# THE TASK
Please output the listing that follows exactly, but keep all images out.

# COLLECTED DATA

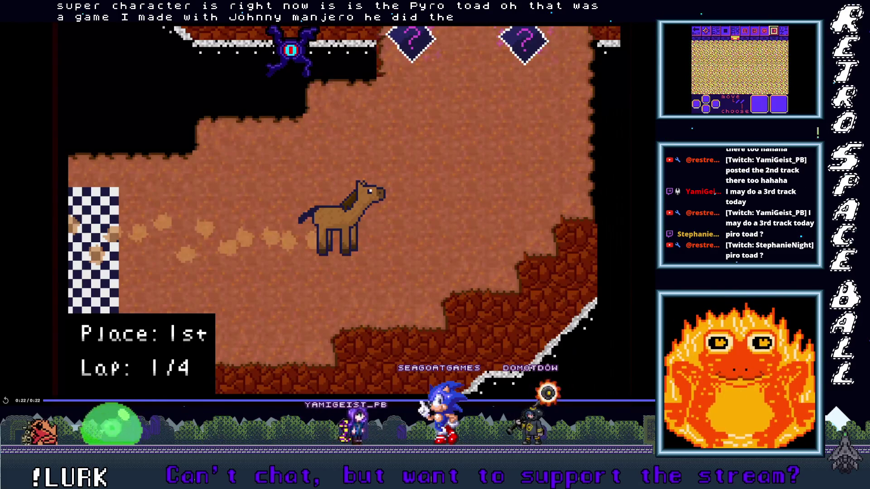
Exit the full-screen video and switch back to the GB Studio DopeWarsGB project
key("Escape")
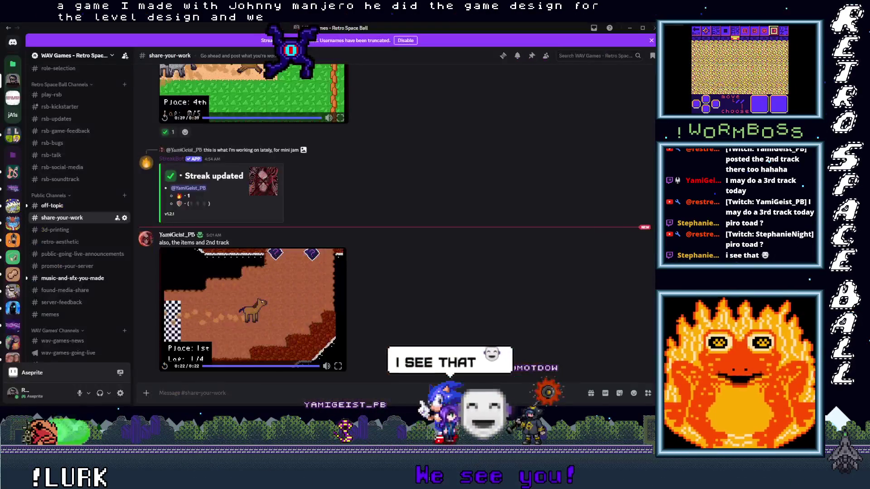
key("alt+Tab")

# RESULT OF THE EXERCISE
Exit the full-screen video and switch back to the GB Studio DopeWarsGB project
key("Escape")
key("alt+Tab")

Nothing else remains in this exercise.